What are we doing now?
We're version-pinning our R users to an old version of the curl package. This is super painful and likely insecure.
What are we going to do right now to fix this for our users?
- Add the string 'httr' to our SSLClientVerify whitelist in our Apache configs on all Metacat installations we manage. The dataone R package sends a UA that includes the strings 'dataone', 'httr', and 'R' (plus version strings). We decided on adding 'httr' to the whitelist so (1) both users of rdataone and httr (a common http lib for R) get the fix and (2) we reduce the potential for breakage in other libraries that use 'dataone' in their UA string (Python, Java)
- Update the Metacat documentation (probably the DataONE section) with this information
- Update our boilerplate Apache config we ship with Metacat
- Coordinate with DataONE on this work
I'll be filing Issues in relevant repos shortly but please look for those. Thanks!

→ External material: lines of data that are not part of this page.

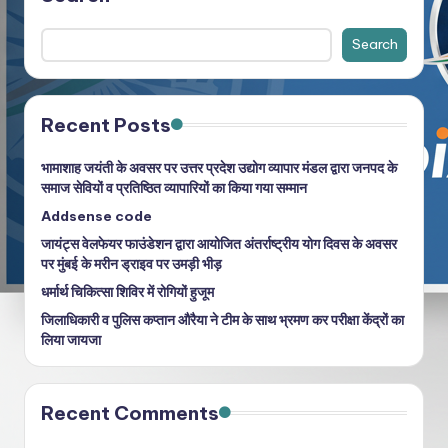
Search
Recent Posts
भामाशाह जयंती के अवसर पर उत्तर प्रदेश उद्योग व्यापार मंडल द्वारा जनपद के
समाज सेवियों व प्रतिष्ठित व्यापारियों का किया गया सम्मान
Addsense code
जायंट्स वेलफेयर फाउंडेशन द्वारा आयोजित अंतर्राष्ट्रीय योग दिवस के अवसर
पर मुंबई के मरीन ड्राइव पर उमड़ी भीड़
धर्मार्थ चिकित्सा शिविर में रोगियों हुजूम
जिलाधिकारी व पुलिस कप्तान औरैया ने टीम के साथ भ्रमण कर परीक्षा केंद्रों का
लिया जायजा
Recent Comments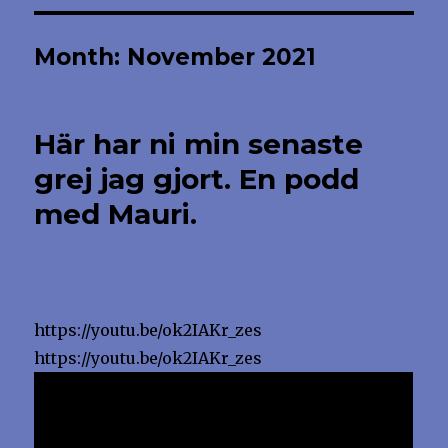
Month:
November 2021
Här har ni min senaste
grej jag gjort. En podd
med Mauri.
https://youtu.be/ok2IAKr_zes
https://youtu.be/ok2IAKr_zes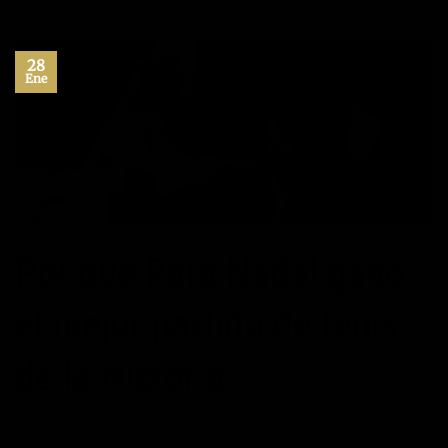
28
Ene
Por qué Rafa Nadal ganó
el mejor partido de tenis
de la Historia
POSTED ON
28/01/2017
BY
MANUEL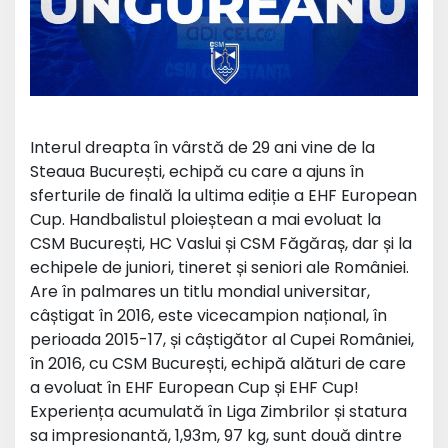
Interul dreapta în vârstă de 29 ani vine de la
Steaua București, echipă cu care a ajuns în
sferturile de finală la ultima ediție a EHF European
Cup. Handbalistul ploieștean a mai evoluat la
CSM București, HC Vaslui și CSM Făgăraș, dar și la
echipele de juniori, tineret și seniori ale României.
Are în palmares un titlu mondial universitar,
câștigat în 2016, este vicecampion național, în
perioada 2015-17, și câștigător al Cupei României,
în 2016, cu CSM București, echipă alături de care
a evoluat în EHF European Cup și EHF Cup!
Experiența acumulată în Liga Zimbrilor și statura
sa impresionantă, 1,93m, 97 kg, sunt două dintre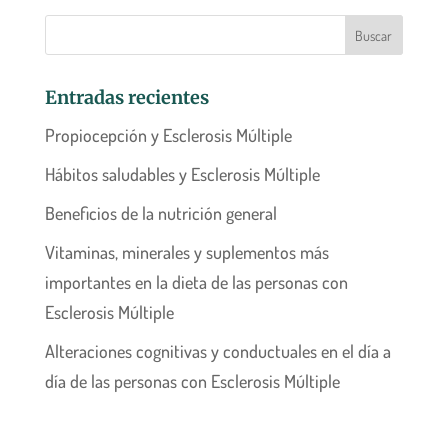
Entradas recientes
Propiocepción y Esclerosis Múltiple
Hábitos saludables y Esclerosis Múltiple
Beneficios de la nutrición general
Vitaminas, minerales y suplementos más
importantes en la dieta de las personas con
Esclerosis Múltiple
Alteraciones cognitivas y conductuales en el día a
día de las personas con Esclerosis Múltiple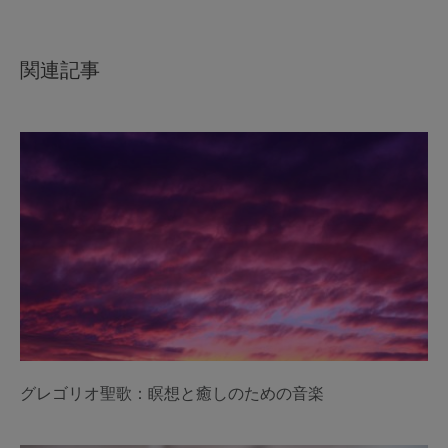
関連記事
グレゴリオ聖歌：瞑想と癒しのための音楽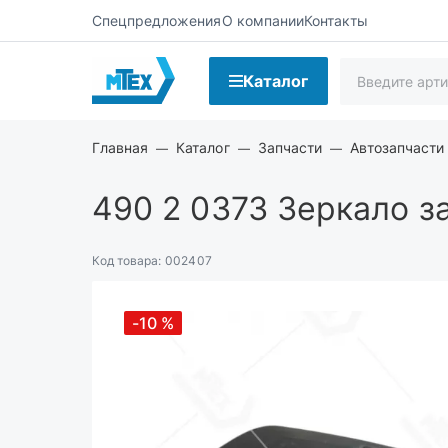
Спецпредложения
О компании
Контакты
Каталог
Главная
Каталог
Запчасти
Автозапчасти
490 2 0373
Зеркало за
Код товара:
002407
-10
%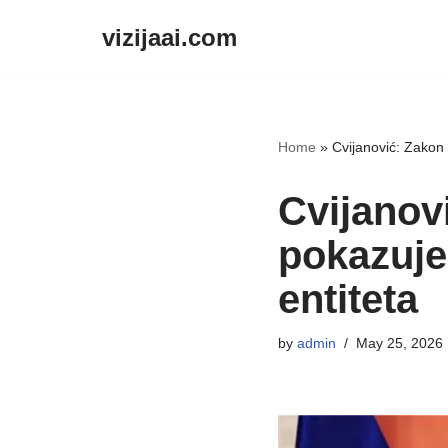
vizijaai.com
Skip
to
content
Home
»
Cvijanović: Zakon 
Cvijanovi
pokazuje
entiteta
by
admin
May 25, 2026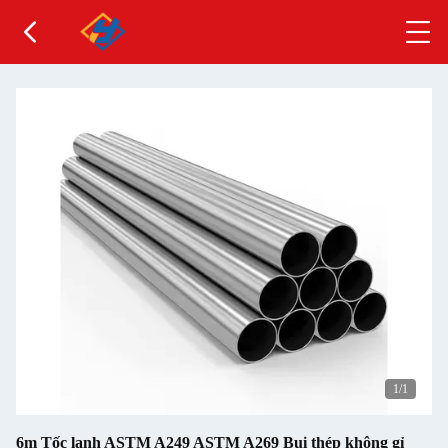
1
/1
6m Tốc lạnh ASTM A249 ASTM A269 Bụi thép không gỉ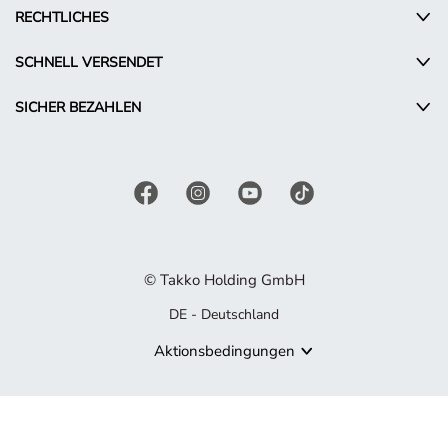
RECHTLICHES
SCHNELL VERSENDET
SICHER BEZAHLEN
© Takko Holding GmbH
DE - Deutschland
Aktionsbedingungen
Produkt nicht mehr verfügbar
Es tut uns leid, aber das von Ihnen gesuchte Produkt ist nicht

Have you considered basing the SSLClientVerify
setting on the presence of the Authorization
header?
That is, set SSLClientVerify none
if the client passes a JWT.
That seems like a really good idea @rogerdahl. It's a bit more direct and would help the R client and any other non-browser clients that send JWTs w/o the Expect
header. I think we'd still need the existing Apache config portion so browsers, like Safari, don't unnecessarily ask the user for a client cert.
Maybe something like this?
<If "%{HTTP:Authorization} =~ /\ABearer .+">
SSLClientVerify none
</If>
I haven't seen this error in a long time. Did changes to other underlying libraries (ours or others) render this not a problem anymore? @amoeba if you have any idea, let me know, otherwise I'm going to close and will reopen if we see it again
I haven't seen this in a while either and I think underlying libraries must have changed. Our web server configs on sites like the KNB or ADC don't even have the workarounds we put in to deal with this any longer. I'm in favor of closing the issue.
Reported by @maier-m - this occurs intermittently during
createUpdate()
for large or small objects, as small as 303KB:Downgrading curl to 2.7.1 can fix the problem
Determine what the underlying problem with the curl package/library is.